10 Tinker Tailor Soldier Sailor Rich Man Poor Man Beggar Man Thief
Und das sind sie wieder: die digitalen Gadgets, die im letzten Song fehlten, kommen jetzt umso fetter zurück. Als müssten sie verpasstes wieder aufholen sind sie der Boden auf dem sich glasklare Stimme von Yorke entfalten kann, auf ihr lang gleitet, mit ihr spielt und einfach perfekt auf, in und mit ihr kombiniert.
11 True Love Waits
Schon oft im Liveprogramm gespielt haben Radiohead "True Love Waits" im Studio einzig und allein eine Pianomelodie verpasst. Der schwebende Abschluss eines starken Albums, dessen einzelnen Facetten man nicht nach ein oder zwei mal hören begreifen kann. Genauso wie man diese Band wohl nie gänzlich begreifen wird.
"A Moon Shaped Pool" ist das Album, das sich jeder Fan erträumt hat. Ein beeindruckendes Werk voller Mystik, dunklem, dystopischem Ambiente, facettenreichen Mid-Tempo-Songs und sphärischen Balladen.
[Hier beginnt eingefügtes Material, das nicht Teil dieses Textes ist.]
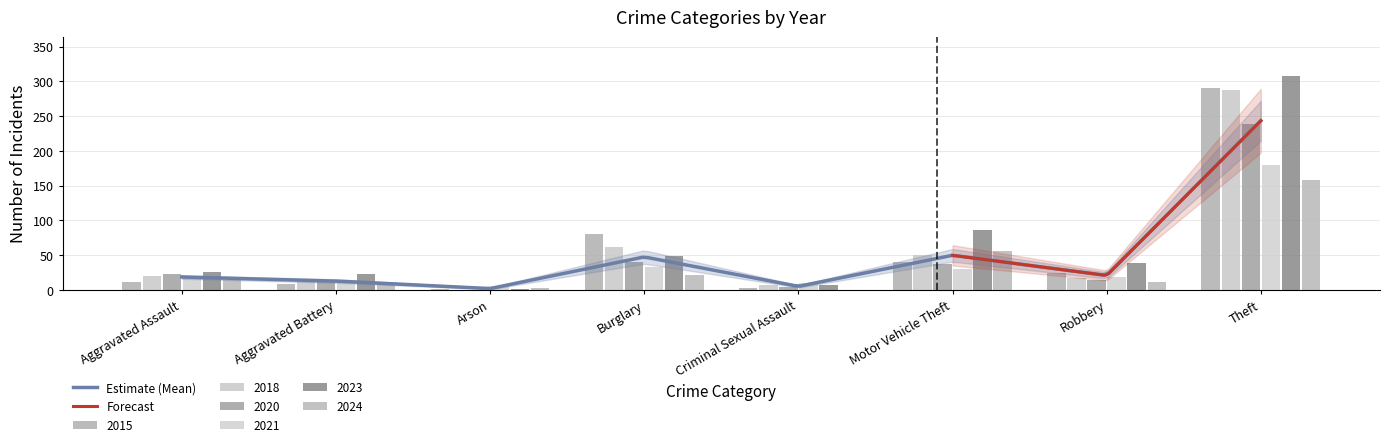

Rank the series by their maximum value, from highest to lowest.

2023, 2015, 2018, 2020, 2021, 2024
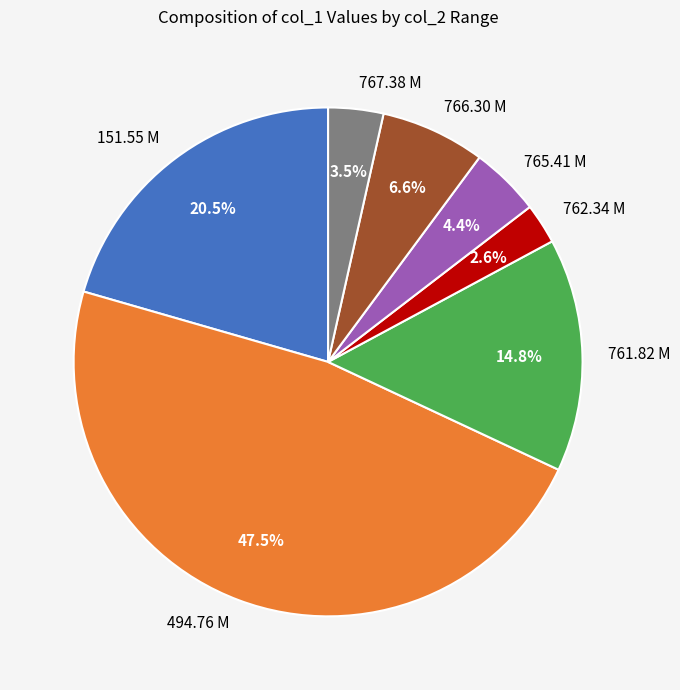

True or false: 762.34 M accounts for 12% of the total.

False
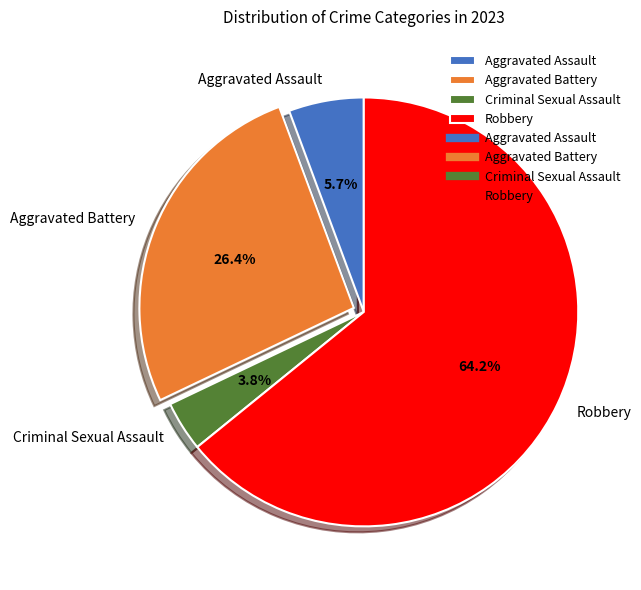

To the nearest percent, what is the combined percentage of Aggravated Assault and Aggravated Battery?

32%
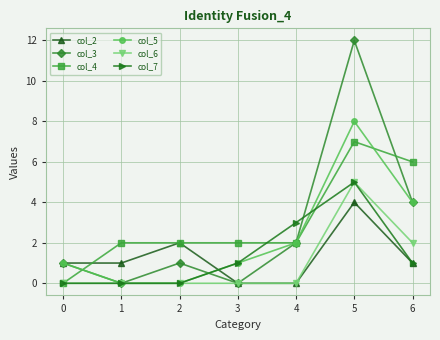

Is this an area chart (filled region under the line)?

No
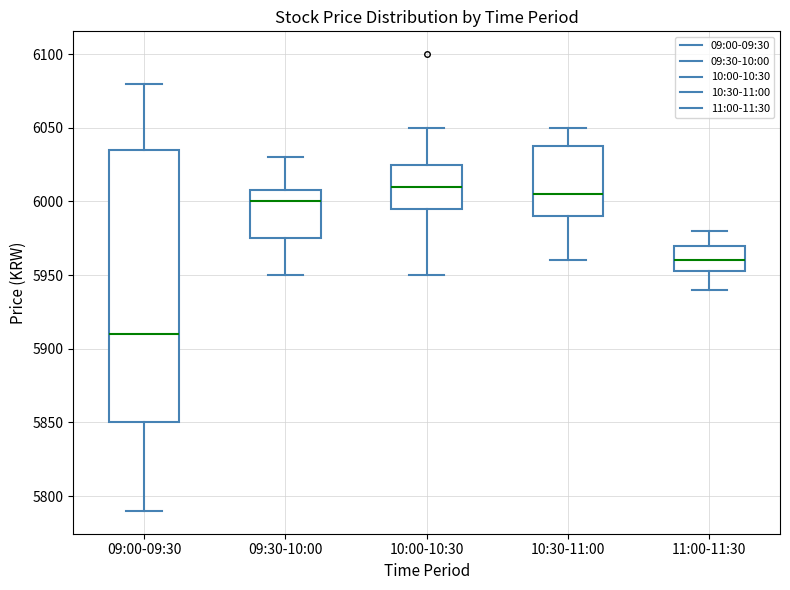

Reading left to right, transcribe this box plot: for each box, give where its median line is, the range the box spans, and where its two whiskers end, as read against the y-axis. The values are not printed on the chart, so give them approximately, as read against the axis.

09:00-09:30: median 5910, box 5850 to 6035, whiskers 5790 to 6080
09:30-10:00: median 6000, box 5975 to 6010, whiskers 5950 to 6030
10:00-10:30: median 6010, box 5995 to 6025, whiskers 5950 to 6050
10:30-11:00: median 6005, box 5990 to 6040, whiskers 5960 to 6050
11:00-11:30: median 5960, box 5955 to 5970, whiskers 5940 to 5980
Und dennoch nicht kalt und abweisend. Ein Album ohne jegliche Ausfälle mit durchweg guten Songs, wenn auch ohne die ganz großen Hymnen, die Radiohead einst berühmt machten. Ein Album das wächst, je öfter man es hört, gerade, weil es so leise und ganz und gar unaufdringlich ist.
Radiohead spielen dieses Jahr auf dem Lollapalooza Festival in Berlin und wir können es kaum noch abwarten.
Das Album "A Moon Shaped Pool" von Radiohead ist ab sofort bei iTunes als Download sowie bei Apple Music als Stream erhältlich. Ob und wann das Album auf Spotify erscheint, ist noch nicht bekannt. Auf der Homepage von Radiohead sind außerdem unkomprimierte WAV-Dateien erhältlich. BBC6 spielte das gesamte Album in einem Special - aktuell die einzige Möglichkeit, das Album kostenlos zu hören.
Nicht enthalten auf dem Album ist der inoffizielle Bond-Titelsong "Spectre", den es hier als kostenlosen Download gibt.
Das Album erscheint am 17. Juni 2016 auf CD und LP. Auch Vinylfreunde dürfen sich freuen: Radiohead werden alle ihre Alben auf Vinyl neu veröffentlichen, sie sollen ab 20. Mai 2016 in den Handel kommen.